++++ SUPPLIED MATERIAL
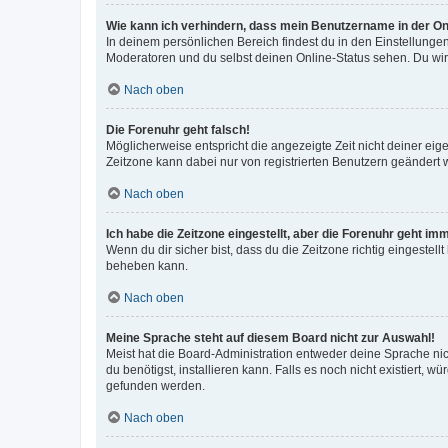
Wie kann ich verhindern, dass mein Benutzername in der Onl
In deinem persönlichen Bereich findest du in den Einstellunge
Moderatoren und du selbst deinen Online-Status sehen. Du wir
Nach oben
Die Forenuhr geht falsch!
Möglicherweise entspricht die angezeigte Zeit nicht deiner eigen
Zeitzone kann dabei nur von registrierten Benutzern geändert wer
Nach oben
Ich habe die Zeitzone eingestellt, aber die Forenuhr geht im
Wenn du dir sicher bist, dass du die Zeitzone richtig eingestell
beheben kann.
Nach oben
Meine Sprache steht auf diesem Board nicht zur Auswahl!
Meist hat die Board-Administration entweder deine Sprache nich
du benötigst, installieren kann. Falls es noch nicht existiert
gefunden werden.
Nach oben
++++++++
WHAT NEEDS TO BE DONE: Copy every record exactly; no pictures.

ANSWER BOX:
Wie kann ich verhindern, dass mein Benutzername in der Onl
In deinem persönlichen Bereich findest du in den Einstellunge
Moderatoren und du selbst deinen Online-Status sehen. Du wir
Nach oben
Die Forenuhr geht falsch!
Möglicherweise entspricht die angezeigte Zeit nicht deiner eigen
Zeitzone kann dabei nur von registrierten Benutzern geändert wer
Nach oben
Ich habe die Zeitzone eingestellt, aber die Forenuhr geht im
Wenn du dir sicher bist, dass du die Zeitzone richtig eingestell
beheben kann.
Nach oben
Meine Sprache steht auf diesem Board nicht zur Auswahl!
Meist hat die Board-Administration entweder deine Sprache nich
du benötigst, installieren kann. Falls es noch nicht existiert
gefunden werden.
Nach oben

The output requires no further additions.